Work instruction: Print the stretch of the Raspberry Pi setup text from "The output will" through "up (0.0056s latency)." word for word.

Source passage:
■ ■ ■ ■

Once you have identified this address we can utilise nmap
to scan for other hosts on this same subnet (that is, all hosts which share the same first three parts of the address), which should help us identify the IP address of the RPi.
Run the following command:
nmap -sP 192.168.1.0/24
Where it will be necessary to replace 192.168.1
with the appropriate subnet obtained from ifconfig
.
The output will look similar to the following:
Starting Nmap 7.80 ( https://nmap.org ) at 2021-01-01 10:24 GMT
Nmap scan report for 192.168.1.1
Host is up (0.0056s latency).
Nmap scan report for 192.168.1.104
Host is up (0.0044s latency).
Nmap scan report for 192.168.1.105
Host is up (0.013s latency).
Nmap done: 256 IP addresses (3 hosts up) scanned in 2.72 seconds
One of these IP addresses will belong to the RPi. An alternative approach to identify it is to log in to your router's web interface and look for a page titled similar to 'ARP table' or 'DHCP Client List', which should list all of the hosts connected to the RPi and their current IP address.
Once the IP address of the RPI has been correctly identified it is possible to remotely connect to the RPi via ssh
. Type the following command on your macOs or Linux terminal, or utilise Putty on Windows:
ssh ubuntu@YOUR-IP-ADDRESS
Where YOUR-IP-ADDRESS
needs to be replaced with the previously identified RPi IP address found via nmap
.
You will be asked to enter a password. The default password is either ubuntu
or raspberry
. You should now be logged in to your RPi via ssh
.
Raspberry Pi Setup
The first task to carry out involves updating Ubuntu's list of system packages and then upgrading them. To carry this out run the following commands:
sudo apt-get update
And then:
sudo apt-get upgrade
You may receive a message similar to the following when you run the second command:
E: Could not get lock /var/lib/dpkg/lock - open (11 Resource temporarily unavailable)

■ ■ ■ ■

The data:
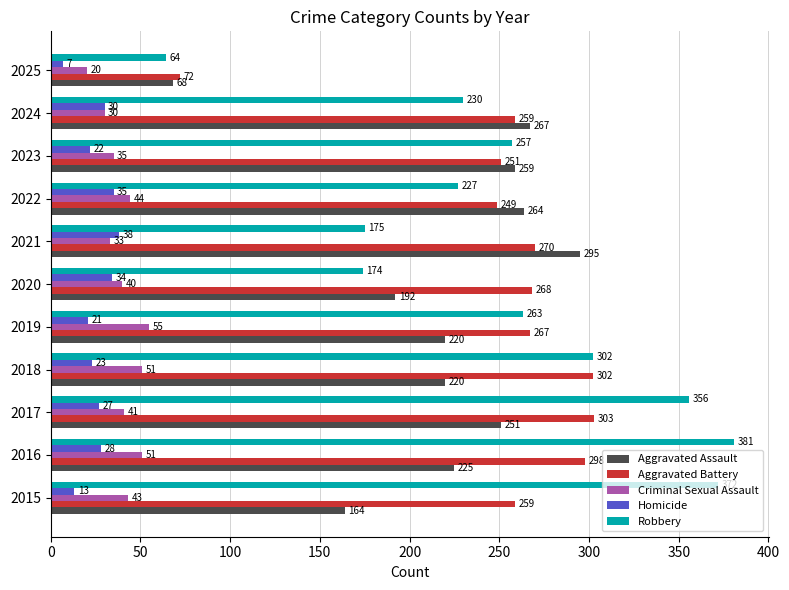

What is the difference between the Criminal Sexual Assault values at 2020 and 2019?

15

■ ■ ■ ■

Answer to this exercise:
The output will look similar to the following:
Starting Nmap 7.80 ( https://nmap.org ) at 2021-01-01 10:24 GMT
Nmap scan report for 192.168.1.1
Host is up (0.0056s latency).